Les leaders autochtones ont prudemment accueilli la déclaration de Carney, mais ont souligné la nécessité d’actions concrètes. Le Grand Chef Stewart Phillip de l’Union des Chefs indiens de la Colombie-Britannique a déclaré à CO24 : “Nous avons déjà entendu des promesses. Ce qui compte, c’est la mise en œuvre et la reconnaissance véritable de notre autorité décisionnelle, pas seulement des mots.”
Les enjeux économiques sont considérables. Selon un rapport de 2023 du Conference Board du Canada, plus de 200 milliards de dollars d’investissements potentiels dans les ressources restent bloqués en raison de l’incertitude entourant le consentement autochtone et les processus réglementaires. Pendant ce temps, des décisions judiciaires marquantes, y compris l’arrêt de 2021 concernant la Nation crie d’Ermineskin, ont renforcé l’obligation légale de consultation significative.

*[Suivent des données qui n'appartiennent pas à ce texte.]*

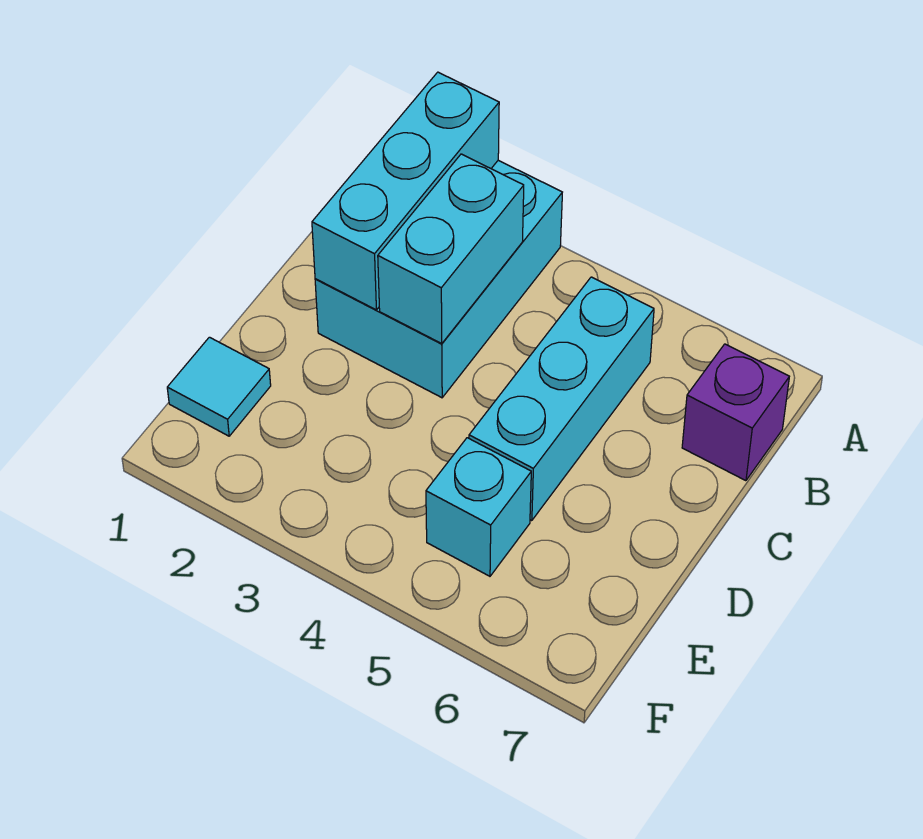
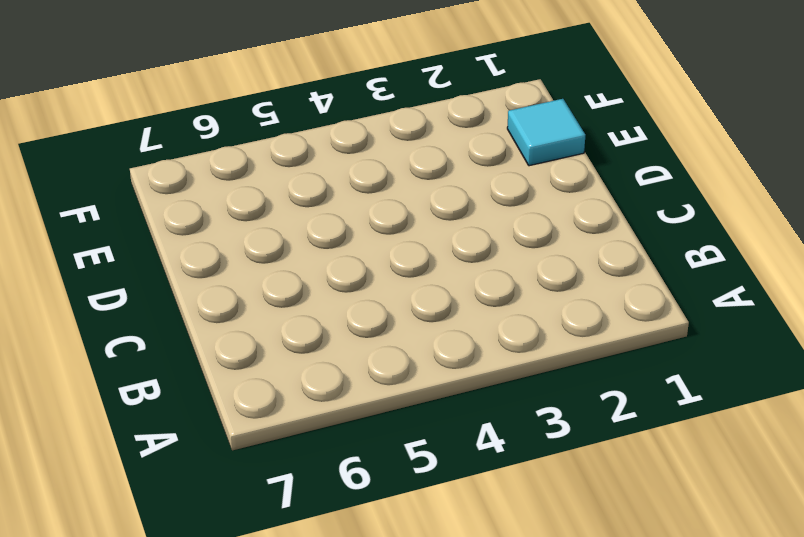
none -> cyan brick A2:C3 level 1
none -> cyan brick B5:D5 level 1

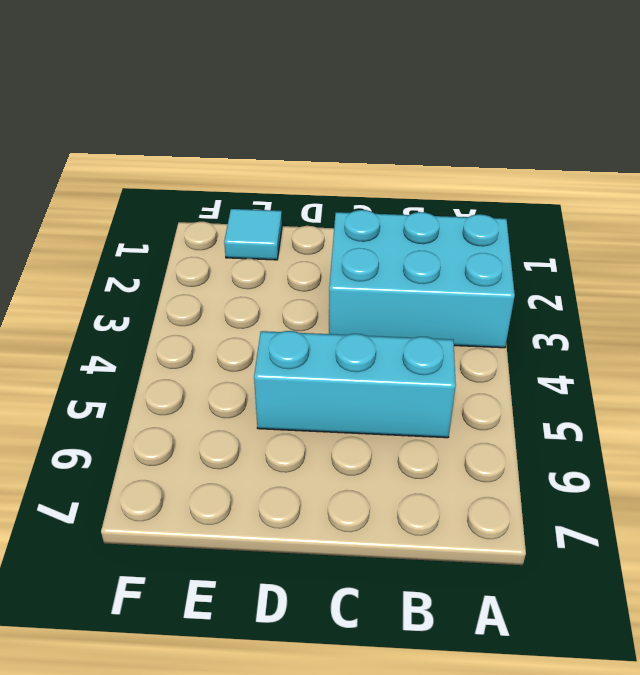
none -> purple brick B7 level 1
none -> cyan brick E5 level 1

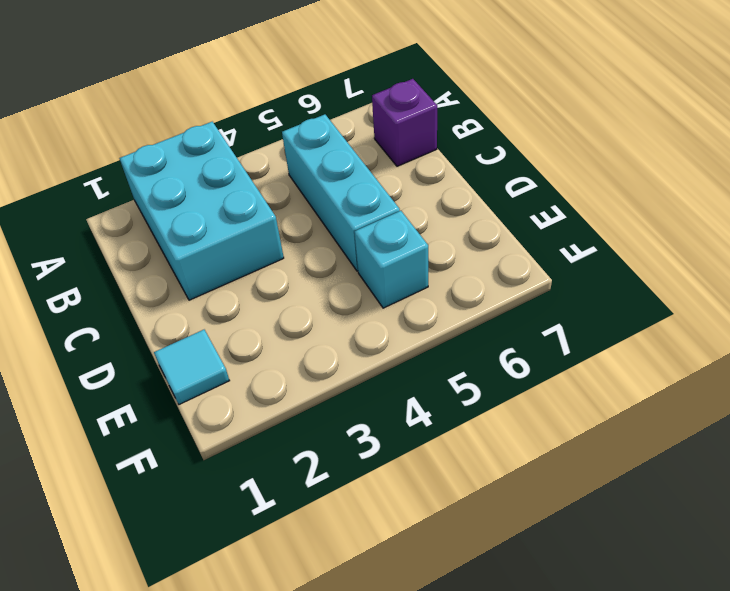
none -> cyan brick A2:C2 level 2
none -> cyan brick B3:C3 level 2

Carney, dont l’entrée possible en politique a été largement discutée, a présenté un cadre qui exigerait des promoteurs de projets qu’ils s’engagent auprès des communautés autochtones dès les premières étapes de planification plutôt qu’après que les décisions clés aient été prises.

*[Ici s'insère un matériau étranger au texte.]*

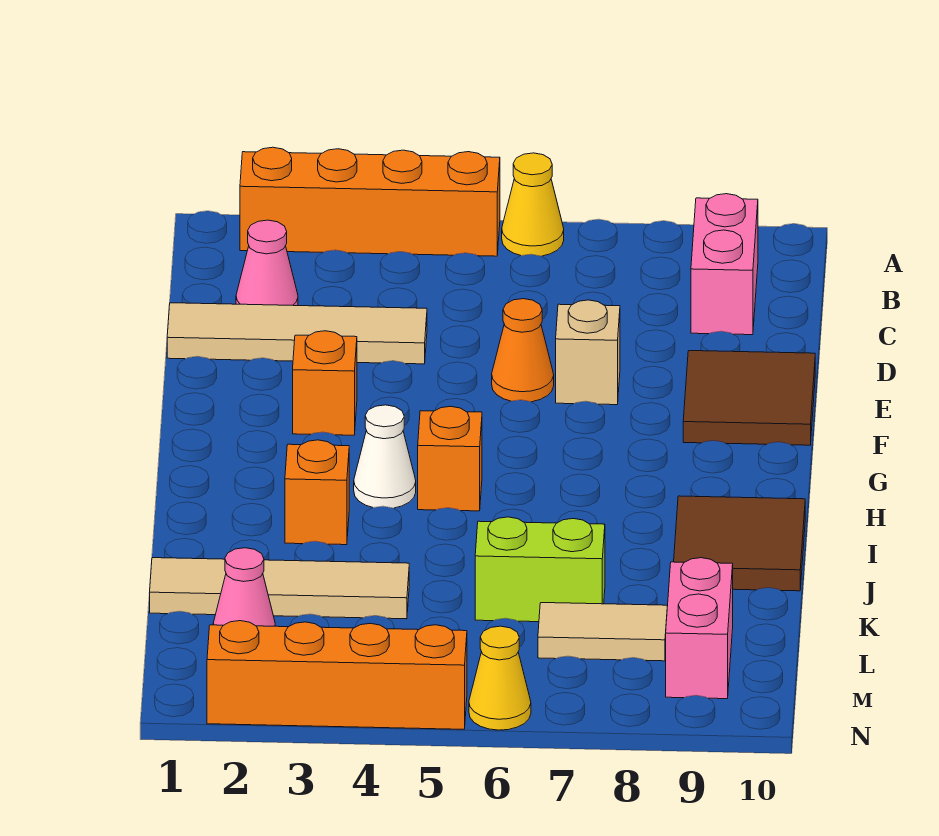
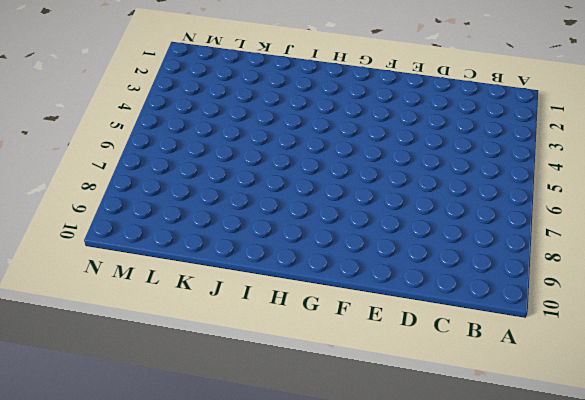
none -> orange brick A2:A5 level 1
none -> yellow cone A6 level 1
none -> pink brick B9:C9 level 1

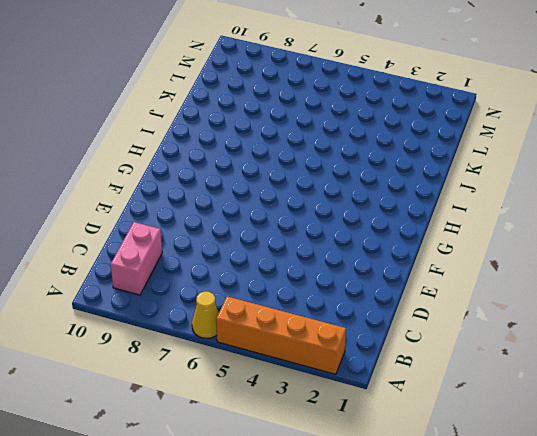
none -> pink cone C2 level 1
none -> tan tile D1:D4 level 1
none -> orange cone E6 level 1

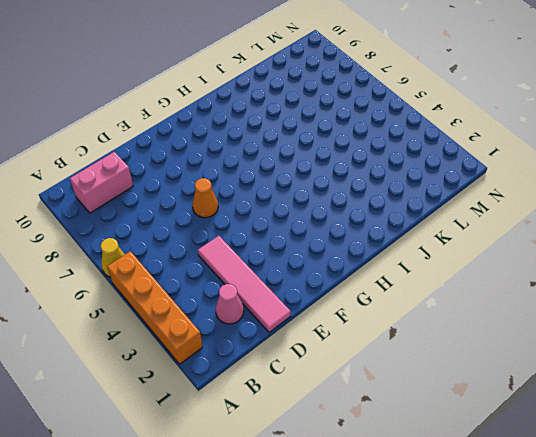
pink tile D1:D4 level 1 -> tan tile D1:D4 level 1
none -> tan brick E7 level 1
none -> brown tile E9:F10 level 1
none -> orange brick F3 level 1

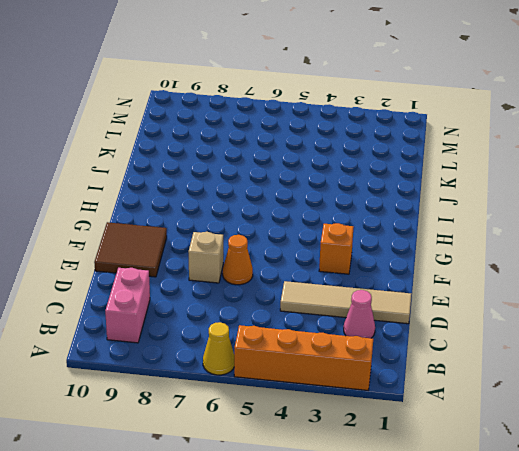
none -> white cone H4 level 1
none -> orange brick H5 level 1
none -> orange brick I3 level 1

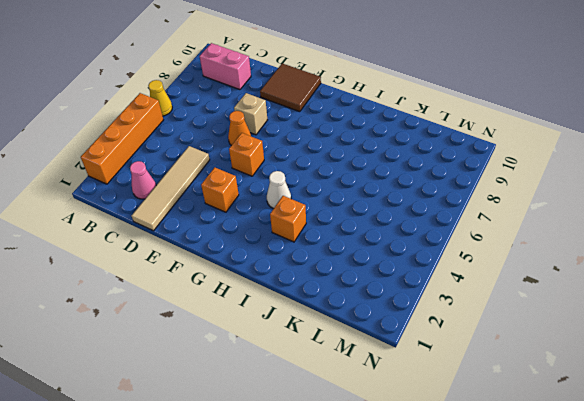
orange brick F5 level 1 -> orange brick H5 level 1
none -> brown tile I9:J10 level 1
none -> tan tile K1:K4 level 1
none -> lime brick K6:K7 level 1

“L’ère où l’on présentait aux communautés des plans essentiellement achevés en demandant leur approbation doit prendre fin,” a-t-il affirmé. “Les partenariats économiques qui créent une véritable prospérité partagée ne sont pas seulement moralement nécessaires, mais économiquement avantageux.”
Les analystes financiers notent que l’approche de Carney s’aligne sur l’importance croissante accordée par les investisseurs aux relations autochtones comme facteur clé dans les évaluations environnementales, sociales et de gouvernance (ESG). Les grands gestionnaires d’actifs considèrent de plus en plus les questions non résolues de droits autochtones comme des risques matériels pour la viabilité des projets.
“Les entreprises ayant de solides partenariats autochtones connaissent généralement moins de retards, des coûts juridiques réduits et de meilleurs résultats communautaires,” a expliqué Maya Richardson, directrice ESG chez Meridian Capital, basée à Toronto. “Les investisseurs reconnaissent de plus en plus cette corrélation entre un engagement respectueux et le succès des projets.”
Le Parti libéral n’a pas encore confirmé si Carney se présentera comme candidat aux prochaines élections fédérales, bien que les spéculations se soient intensifiées suite à ses apparitions publiques plus fréquentes pour discuter de la politique économique canadienne.
Les partis d’opposition ont remis en question le moment choisi pour l’engagement de Carney envers les droits autochtones. Le critique conservateur des ressources, Michael Barrett, l’a qualifié de “positionnement opportun” avant une potentielle campagne politique, tandis que la critique néo-démocrate des relations autochtones, Lori Idlout, a soutenu que “le bilan libéral en matière de réconciliation a constamment été en deçà de leur rhétorique.”
Les experts juridiques observent que la position de Carney reflète une jurisprudence en évolution plutôt qu’une rupture radicale avec les principes juridiques établis. “Les tribunaux ont clairement indiqué que l’obligation de consulter a une véritable portée,” a noté l’avocate constitutionnelle Patricia Reynolds. “Ce qui est significatif, c’est de voir cette reconnaissance venir de quelqu’un avec les références économiques de Carney.”
Alors que le Canada est aux prises avec des pressions simultanées pour le développement économique, l’action climatique et la réconciliation autochtone, la question demeure : une nouvelle approche d’approbation des projets peut-elle apporter à la fois justice pour les Premières Nations et la certitude d’investissement que recherchent les entreprises? Pour les communautés qui ont vu des promesses brisées à maintes reprises tout au long de l’histoire, la réponse ne résidera pas dans les discours, mais dans les actions qui suivront.